But back to advocacy/recognition, which sounds to me as though it is looking at a story as a set of propositions: Does a story invite or demand acceptance of its vision? Is it selling a point of view or a value system? Or is it saying (to echo Damon Knight), “Life is like this”? This reflection sends me I rummaging around in the back closet of my education, where I find dulce et utile: the poles of sweet (amusing- or beautiful-in-itself, without obvious immediate practical value) and useful (argumentative, monitory, demonstrative, of some practical value). Your parting mention of Dune as not sitting on the A/R axis makes me wonder whether there might be a dulce/utile meta-axis that crosses the A/R. At one end of D/U would be works that demand no acceptance of any propositions that might be derived from them; at the other would be parables, moralizing fables, and utopias (and beyond the fiction boundary would be sermons and political speeches and op-ed essays). Of course, I can’t think of any fiction that an adult could read that would sit out at the pure-dulce end of things. Pornography, maybe–but I’m puritan enough to not see that as engaging the adult mind. (Snake-brain is ageless, though.) The A/R axis applies to works on the U end of D/U.

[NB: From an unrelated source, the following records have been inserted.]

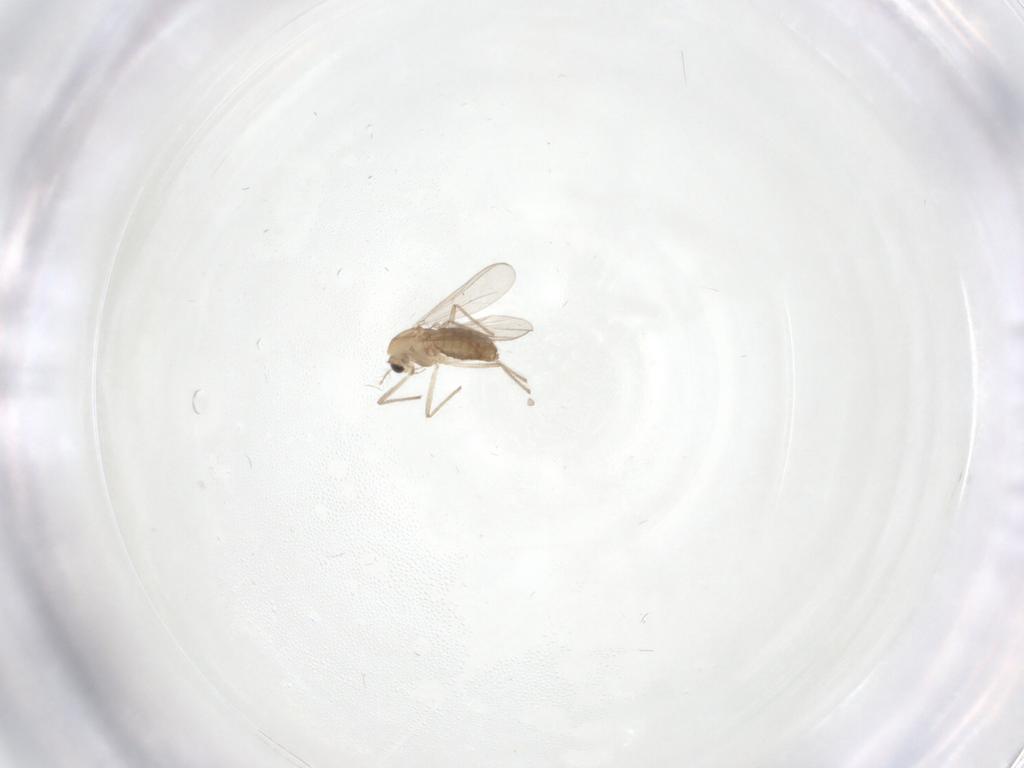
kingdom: Animalia
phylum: Arthropoda
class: Insecta
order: Diptera
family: Chironomidae
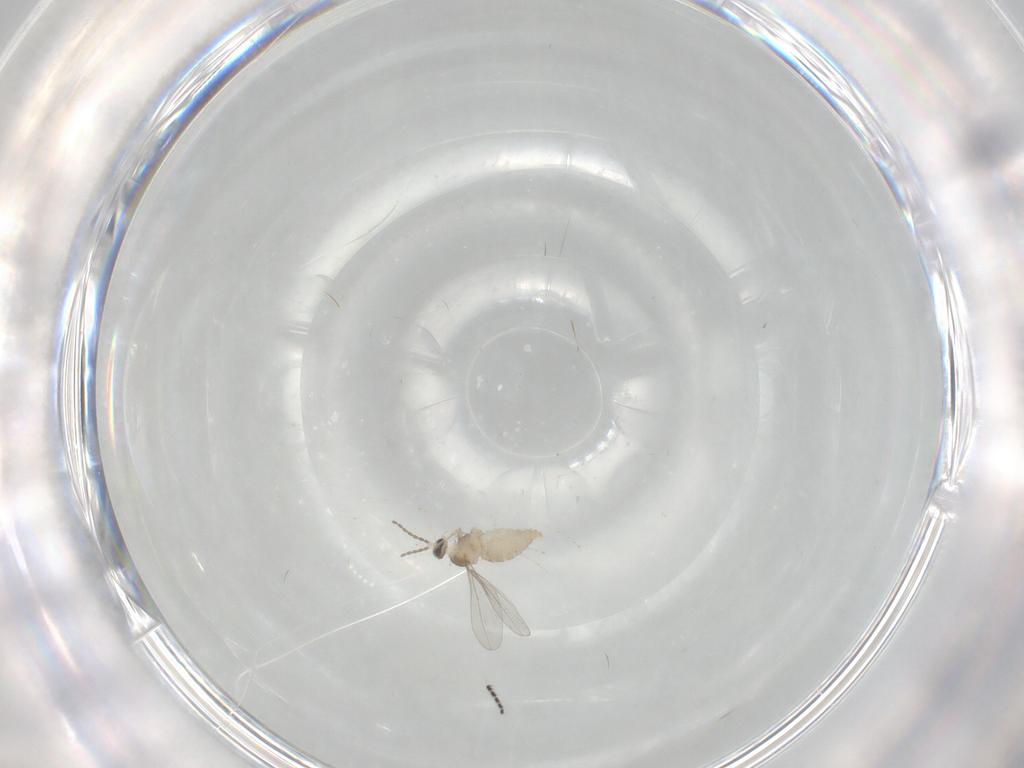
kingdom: Animalia
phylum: Arthropoda
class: Insecta
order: Diptera
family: Cecidomyiidae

The other interesting metaphor at work in your post is “riffing,” and as much as we owe Phil Klass for making the connection with jazz, it’s not just jazz that operates via riff-trading–I would argue that the history of western music (and probably any sufficiently coherent tradition) is an extended jam session, and that much of art-in-general operates in similar modes across time. SF is so explicitly concerned with propositional “ideas” (private enterprise is an effective driver of space exploration; homo superior will be feared and persecuted by normal humankind; the Singularity is coming and it will look like this) that it’s easy to trace the way writers borrow, critique, and transform them. The books you mention make especially good use of earlier materials, and the performances are strong enough that even the newbies in the audience get their money’s worth, while we season-ticket holders nod and mutter, “Cool. Very cool.”

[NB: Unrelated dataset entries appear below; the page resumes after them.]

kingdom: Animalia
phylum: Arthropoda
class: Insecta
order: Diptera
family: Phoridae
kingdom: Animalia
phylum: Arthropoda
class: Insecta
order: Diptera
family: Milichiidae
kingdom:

I wonder if to some extent the apparent decline in advocacy SF might be a reflection of the decline in advocacy fiction in general. SF isn’t entirely immune to broader literary and cultural fashions, and the sort of social justice fiction that was common among the Victorians (Dickens’s Hard Times or, my favorite, Reade’s It Is Never Too Late To Mend has been out of favor for decades; even overtly political warnings like Lewis’s It Can’t Happen Here seem almost quaint to modern readers.
If that’s the case, advocacy fictions may be more healthy in SF than in the mainstream these days. You mentioned Doctorow, but I’d add Kim Stanley Robinson’s Washington trilogy as a prominent example of morally committed activist fiction, and Paolo Bacigalupi’s environmental nightmares are more than enough to make you want to stand in line to buy a Prius. Preferably a spring-loaded one.

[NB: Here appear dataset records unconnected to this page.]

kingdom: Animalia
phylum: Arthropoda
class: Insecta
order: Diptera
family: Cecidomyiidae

Thanks, both, those are very helpful comments. Agree in particular with Gary about the decline of advocacy fiction as a whole – though with one big exception, YA fiction. YA often reads (to me) as if prescribing the kinds of behaviours by which its protagonists/readers can/should earn proper adulthood/humanity.
Russell, I’m thinking a lot about riffing (or, to use my current metaphor, sf-as-apostolic-succession) but, if you don’t mind, I’m going to duck a detailed response now as I’m planning a post on this for the near future.
I notice no-one has called me on falling-into-the-intentional-fallacy, and the presumption that what a book “seems” to intend is what its author “actually” intends. Do we think, then, that it’s not a fallacy after all?
From what I have seen, people nowadays are often very wary of advocacy type stories. Maybe this is why they are rarer now: we seem to be sensitive to the “preachy”, maybe more so than people used to be. Especially if we don’t agree with the author! But then again, science fiction is so inherently political and a reader’s first gut reaction to a story is often related to agreeing or not agreeing with the world view of the author or protagonist. At least that is my impression. This must make it more challenging to write a good advocacy type story.